神逸澤不卑不亢笑道,“足下若再往前幾步,那就是過了界了,若想開戰(zhàn),我華武奉陪到底!”
徐太乙憤怒的咬牙,忍不住握緊拳頭。
他不甘的站在原地半響,方才不甘心的擺擺手,“撤!”
下鏡追殺之人,方才不甘心的后撤,離開了這里。
徐太乙離開時,沒忘給神逸澤留下狠話,“你等著!”
這種毫無力度的狠話,神逸澤根本沒放在心上。
他擺擺手,禁地的鋼鐵大門又轟然關(guān)閉了,兩個世界再度涇渭分明的隔絕開來。
全程看完所發(fā)生的一切后,秦韻早已目瞪口呆的站在原地。
她再度看向秦墨的眼神,有種看先知的感覺。
剛才,秦墨云淡風(fēng)輕和她說的話,全部絲毫不差的兌現(xiàn)了。
秦韻眼中都忍不住透漏出一絲崇拜的目光。
這……這實在太強了!
“你怎么算到的?”秦韻難以置信的問。
秦墨微笑的看著下方的場景。
此時,武子力正被數(shù)千人圍觀著。
“下鏡以為我們是觀眾,但殊不知我就是這場電影的導(dǎo)演。”秦墨微笑說,“我們每一個人,都以為自己是置身事外的觀眾,到最后,終成戲中人。”
“下鏡面這些人玩的把戲,我很早就玩過了。”
“他們用的不過是我曾經(jīng)演過的劇本罷了。

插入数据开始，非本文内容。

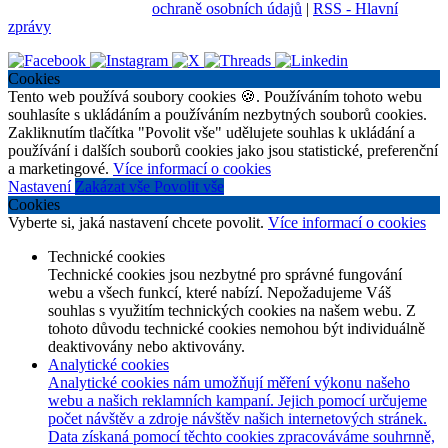
ochraně osobních údajů
|
RSS - Hlavní
zprávy
Cookies
Tento web používá soubory cookies 🍪. Používáním tohoto webu
souhlasíte s ukládáním a používáním nezbytných souborů cookies.
Zakliknutím tlačítka "Povolit vše" udělujete souhlas k ukládání a
používání i dalších souborů cookies jako jsou statistické, preferenční
a marketingové.
Více informací o cookies
Nastavení
Zakázat vše
Povolit vše
Cookies
Vyberte si, jaká nastavení chcete povolit.
Více informací o cookies
Technické cookies
Technické cookies jsou nezbytné pro správné fungování
webu a všech funkcí, které nabízí. Nepožadujeme Váš
souhlas s využitím technických cookies na našem webu. Z
tohoto důvodu technické cookies nemohou být individuálně
deaktivovány nebo aktivovány.
Analytické cookies
Analytické cookies nám umožňují měření výkonu našeho
webu a našich reklamních kampaní. Jejich pomocí určujeme
počet návštěv a zdroje návštěv našich internetových stránek.
Data získaná pomocí těchto cookies zpracováváme souhrnně,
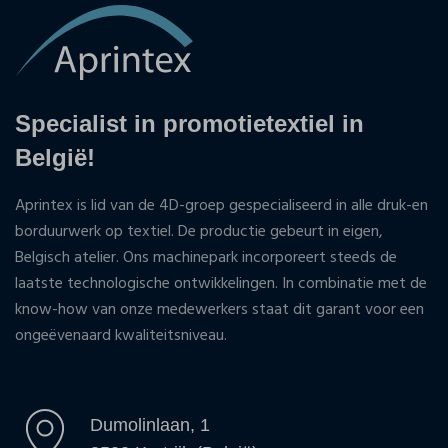
Specialist in promotietextiel in
België!
Aprintex is lid van de 4D-groep gespecialiseerd in alle druk-en
borduurwerk op textiel. De productie gebeurt in eigen,
Belgisch atelier. Ons machinepark incorporeert steeds de
laatste technologische ontwikkelingen. In combinatie met de
know-how van onze medewerkers staat dit garant voor een
ongeëvenaard kwaliteitsniveau.
Dumolinlaan, 1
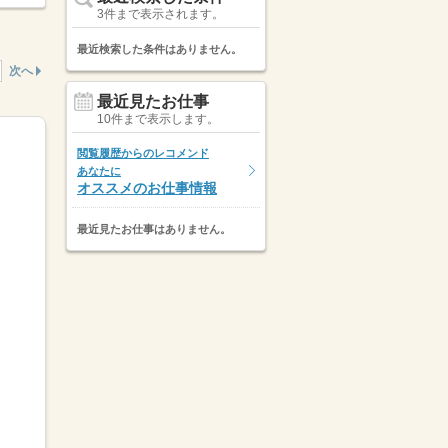
3件まで表示されます。
最近検索した条件はありません。
次へ
最近見たお仕事
10件まで表示します。
閲覧履歴からのレコメンド
あなたに
オススメのお仕事情報
最近見たお仕事はありません。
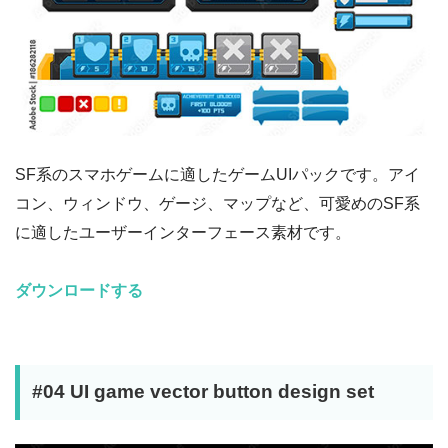
SF系のスマホゲームに適したゲームUIパックです。アイ
コン、ウィンドウ、ゲージ、マップなど、可愛めのSF系
に適したユーザーインターフェース素材です。
ダウンロードする
#04 UI game vector button design set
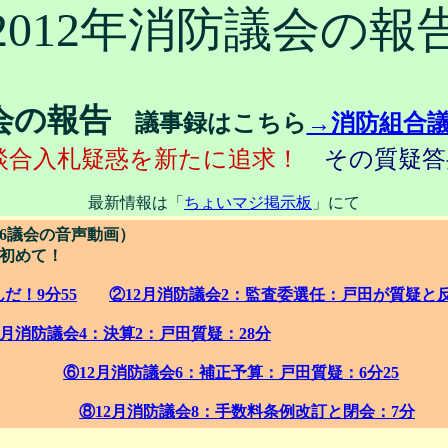
2012年消防議会の報
会の報告
議事録はこちら
→消防組合
田が談合入札疑惑を新たに追求！
その質疑答
最新情報は「
ちょいマジ掲示板
」にて
/26議会の音声動画）
初めて！
だ！9分55
②12月消防議会2：監査委選任：戸田が質疑と反
2月消防議会4：決算2：戸田質疑：28分
⑥12月消防議会6：補正予算：戸田質疑：6分25
⑧12月消防議会8：手数料条例改訂と閉会：7分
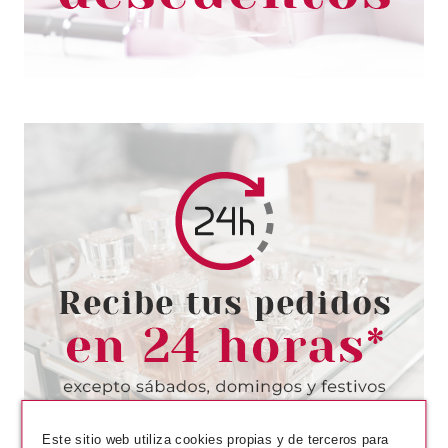
LAISEVEN
LAISEVEN JABÓN DE MANOS
SPA 400 ML
desde
1.80€
Este sitio web utiliza cookies propias y de terceros para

”
秦墨說起這話,秦韻突然想到了什么。
麻蛋!
mdzz!!
這不是以前在上古戰(zhàn)場時,秦墨冒充她用的手段嗎?
那時,秦墨假冒成她,假裝逃離散關(guān),成功混入秦宗大營,玩的就是這套把戲。
秦韻頓時心情不好了!
“你真賤!沙雕!!”秦韻突然朝著秦墨腦袋猛地拍了一下,氣呼呼離開了。
秦墨捂著腦袋,呆愣的望著她離開。
這女人真是的!
前一秒還崇拜的看著他,下一秒就給了他一巴掌,奇怪的家伙。
華武大營。
當(dāng)數(shù)千雙眼睛,四面八方虎視眈眈的盯著武子力時,他只有緊張咽口水的份兒。
這些人發(fā)起火來,一人一口吐沫就能把他淹死。
他被這些人圍住,就像一只無助的小鳥。
華夏人,最討厭的就是叛徒,甚至要比敵人還要討厭,而再度歸來的武子力,則更讓眾人討厭。
因為,他是比叛徒還要可惡的類型。
墻頭草!
人們恨不得啖其肉,將他生吞活剝了。
“大家不可如此!”
突然,一聲厲呵,人群讓開道來,幾位隱世家主走了進(jìn)來。
武子力下意識的害怕后退了一步。
他本以為四位家主要揍他,結(jié)果四位家主卻突然朝他鞠了一躬,大聲道,“歡迎武先生重回華武,爾等感激涕零,不知所云!”